# [Task to carry out]
Can you quote, word for word, the lines of the data below, from the line with "right shoulder: (96, 97, 12)" up to and including the line with "left elbow: (263, 89, 18)"?

══════

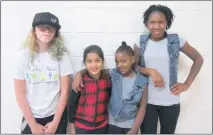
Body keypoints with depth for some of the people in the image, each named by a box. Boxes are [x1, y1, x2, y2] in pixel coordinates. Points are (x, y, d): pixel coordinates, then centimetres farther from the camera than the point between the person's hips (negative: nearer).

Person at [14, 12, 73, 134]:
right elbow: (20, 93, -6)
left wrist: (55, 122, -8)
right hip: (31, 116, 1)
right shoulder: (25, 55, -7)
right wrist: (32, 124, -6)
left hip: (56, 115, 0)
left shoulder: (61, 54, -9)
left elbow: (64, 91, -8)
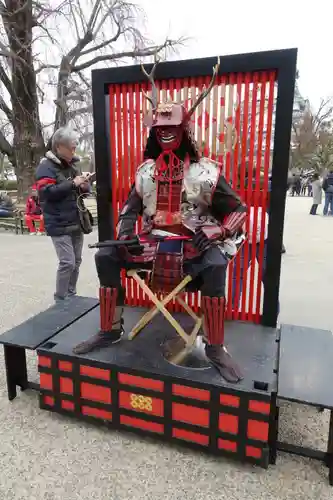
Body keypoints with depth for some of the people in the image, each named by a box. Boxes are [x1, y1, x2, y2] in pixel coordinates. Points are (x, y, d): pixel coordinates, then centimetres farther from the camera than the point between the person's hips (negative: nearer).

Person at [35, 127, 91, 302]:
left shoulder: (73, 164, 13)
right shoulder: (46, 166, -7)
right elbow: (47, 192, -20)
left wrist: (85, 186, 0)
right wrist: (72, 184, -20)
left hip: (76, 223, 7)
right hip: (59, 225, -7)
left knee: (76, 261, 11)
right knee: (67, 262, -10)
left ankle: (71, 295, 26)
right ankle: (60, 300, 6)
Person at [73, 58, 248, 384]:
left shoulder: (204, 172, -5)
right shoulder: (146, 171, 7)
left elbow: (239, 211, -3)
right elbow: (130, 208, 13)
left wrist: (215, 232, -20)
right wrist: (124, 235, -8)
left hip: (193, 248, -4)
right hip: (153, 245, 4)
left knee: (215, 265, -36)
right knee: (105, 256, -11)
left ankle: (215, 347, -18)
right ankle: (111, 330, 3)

══════

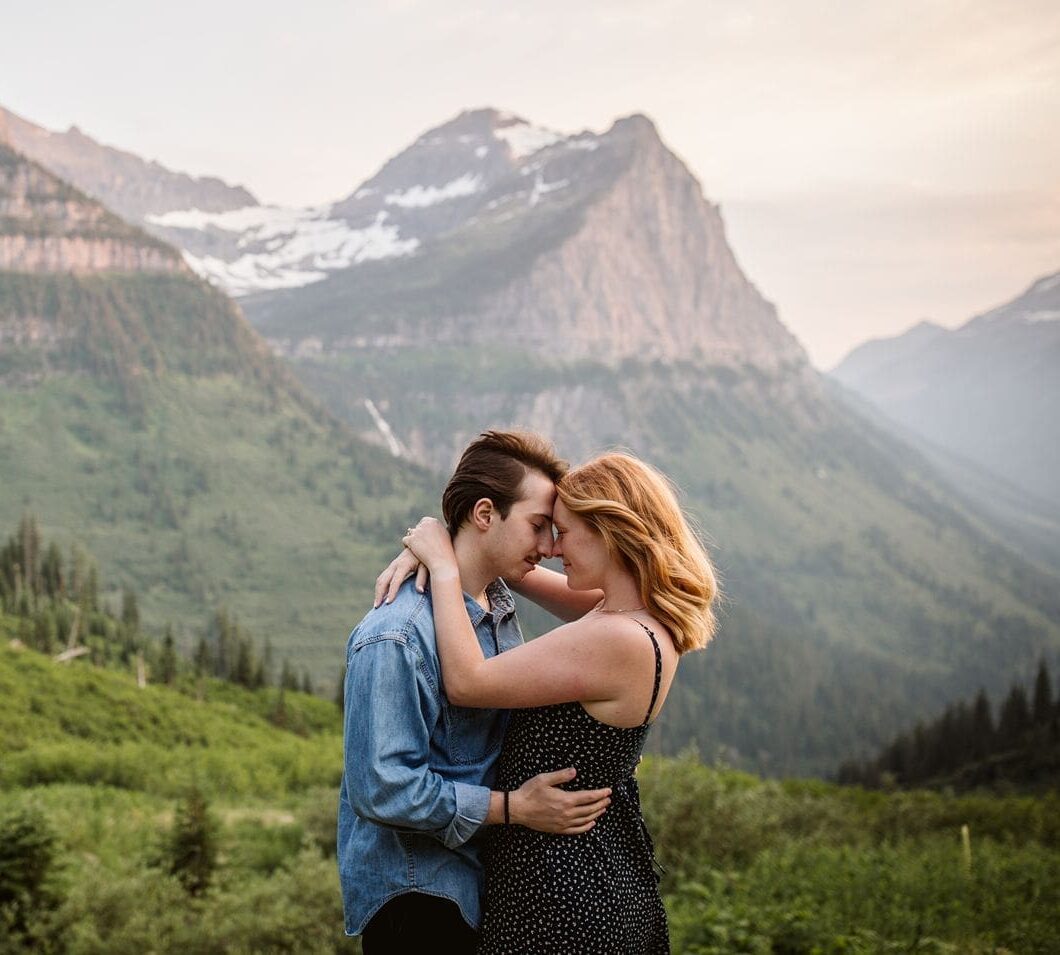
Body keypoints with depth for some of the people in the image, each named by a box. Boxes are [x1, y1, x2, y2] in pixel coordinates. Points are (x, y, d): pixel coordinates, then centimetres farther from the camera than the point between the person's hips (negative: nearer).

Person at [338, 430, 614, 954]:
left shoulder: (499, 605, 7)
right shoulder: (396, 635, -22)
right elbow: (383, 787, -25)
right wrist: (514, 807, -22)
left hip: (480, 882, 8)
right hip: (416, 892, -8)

══════

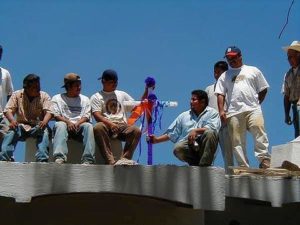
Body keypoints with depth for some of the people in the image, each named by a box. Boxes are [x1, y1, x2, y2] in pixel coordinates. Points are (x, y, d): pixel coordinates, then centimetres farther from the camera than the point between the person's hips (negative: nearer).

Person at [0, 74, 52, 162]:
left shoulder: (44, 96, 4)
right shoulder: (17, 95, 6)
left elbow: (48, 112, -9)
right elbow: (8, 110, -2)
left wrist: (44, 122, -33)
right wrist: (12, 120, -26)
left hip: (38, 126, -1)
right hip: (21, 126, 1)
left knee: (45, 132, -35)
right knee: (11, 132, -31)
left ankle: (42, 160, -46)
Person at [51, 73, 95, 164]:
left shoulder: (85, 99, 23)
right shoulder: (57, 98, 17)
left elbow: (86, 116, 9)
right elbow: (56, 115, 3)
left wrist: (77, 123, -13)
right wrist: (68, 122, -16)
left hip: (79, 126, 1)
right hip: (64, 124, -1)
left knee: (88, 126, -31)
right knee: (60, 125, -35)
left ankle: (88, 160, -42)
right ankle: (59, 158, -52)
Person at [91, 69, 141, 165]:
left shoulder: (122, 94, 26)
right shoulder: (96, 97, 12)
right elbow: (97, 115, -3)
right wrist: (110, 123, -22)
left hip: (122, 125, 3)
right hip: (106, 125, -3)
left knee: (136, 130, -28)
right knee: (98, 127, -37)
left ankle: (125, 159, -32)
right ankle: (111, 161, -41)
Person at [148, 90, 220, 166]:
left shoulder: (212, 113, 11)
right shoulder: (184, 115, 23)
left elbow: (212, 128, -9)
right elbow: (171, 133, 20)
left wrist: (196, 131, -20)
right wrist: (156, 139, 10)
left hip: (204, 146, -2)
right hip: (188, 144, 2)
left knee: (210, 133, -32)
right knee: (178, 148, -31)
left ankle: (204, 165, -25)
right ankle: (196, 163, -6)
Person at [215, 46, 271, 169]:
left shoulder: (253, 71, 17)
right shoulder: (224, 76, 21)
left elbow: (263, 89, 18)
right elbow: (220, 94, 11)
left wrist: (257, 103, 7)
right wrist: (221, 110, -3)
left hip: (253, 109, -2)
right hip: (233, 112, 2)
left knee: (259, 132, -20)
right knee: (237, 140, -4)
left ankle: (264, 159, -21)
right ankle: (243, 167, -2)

══════

# [Solution for this exercise]
right shoulder: (96, 97, 12)
right elbow: (97, 115, -3)
right wrist: (110, 123, -22)
left hip: (122, 125, 3)
right hip: (106, 125, -3)
left knee: (136, 130, -28)
right knee: (98, 127, -37)
left ankle: (125, 159, -32)
right ankle: (111, 161, -41)
Person at [148, 90, 220, 166]:
left shoulder: (212, 113, 11)
right shoulder: (184, 115, 23)
left elbow: (212, 128, -9)
right elbow: (171, 133, 20)
left wrist: (196, 131, -20)
right wrist: (156, 139, 10)
left hip: (204, 146, -2)
right hip: (188, 144, 2)
left knee: (210, 133, -32)
right knee: (178, 148, -31)
left ankle: (204, 165, -25)
right ankle: (196, 163, -6)
Person at [215, 46, 271, 169]:
left shoulder: (253, 71, 17)
right shoulder: (224, 76, 21)
left elbow: (263, 89, 18)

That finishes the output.